In this case, we know that n = 2 moles, V1 = 25 L, and V2 is the final volume of the gas.

To find V2, we can use the ideal gas law:

PV = nRT

Where:
P is the pressure of the gas
V is the volume of the gas
n is the number of moles of gas
R is the ideal gas constant
T is the temperature in Kelvin

In this case, the initial pressure (P1) is 3600 torr, the final volume (V2) is unknown, the number of moles (n) is 2, the ideal gas constant (R) is 0.08206 L·atm/(mol·K), and the temperature (T) is 300 K.

First, let's convert the initial pressure from torr to atm:
3600 torr * (1 atm / 760 torr) = 4.74 atm

Now, we can rearrange the ideal gas law equation to solve for V2:
V2 = (P2 * V1) / P1

Plugging in the values:
V2 = (4.74 atm * 25 L) / 3600 torr

Now, we need to convert the final volume from liters to m^3 (SI units):
V2 = ((4.74 atm * 25 L) / 3600 torr) * (1.01325 × 10^5 Pa / 1 atm) * (1 m^3 / 1000 L)
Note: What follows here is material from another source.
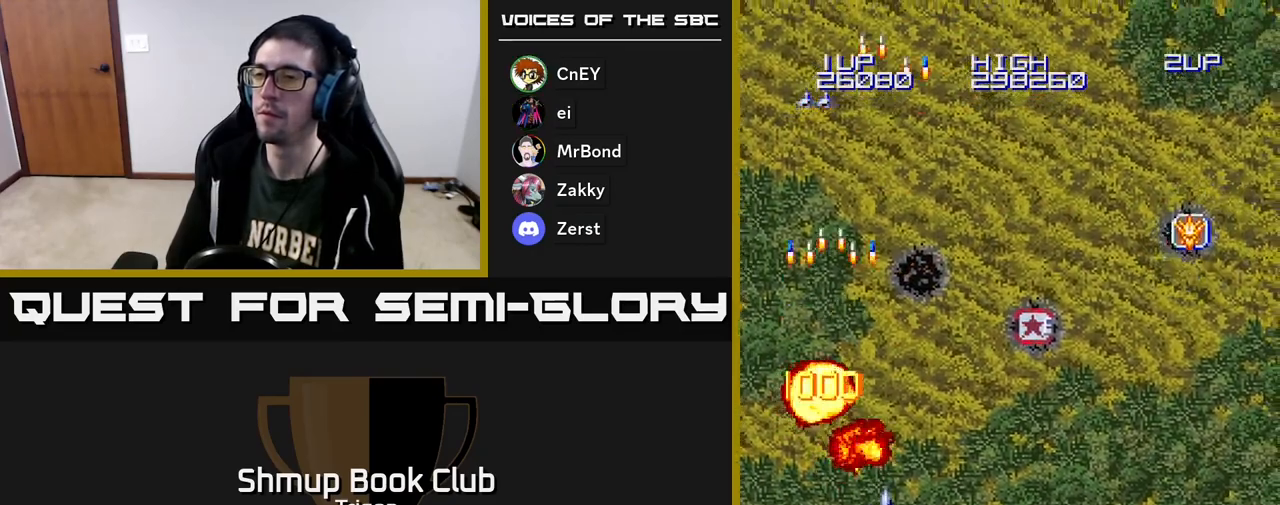
{"buttons": ["DPAD_UP"], "right_stick": "center", "events": [[50, "A", "down"], [200, "A", "up"], [467, "DPAD_RIGHT", "up"]]}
Calculating this, we find V2 ≈ 0.03465 m^3.

Finally, we can substitute the values of n, R, and V2 into the entropy change equation to find ΔS:
ΔS = (2 moles * 8.314 J/(mol·K)) * ln(0.03465 m^3 / 25 L)

Simplifying this expression will give us the entropy change of the gas (ΔS).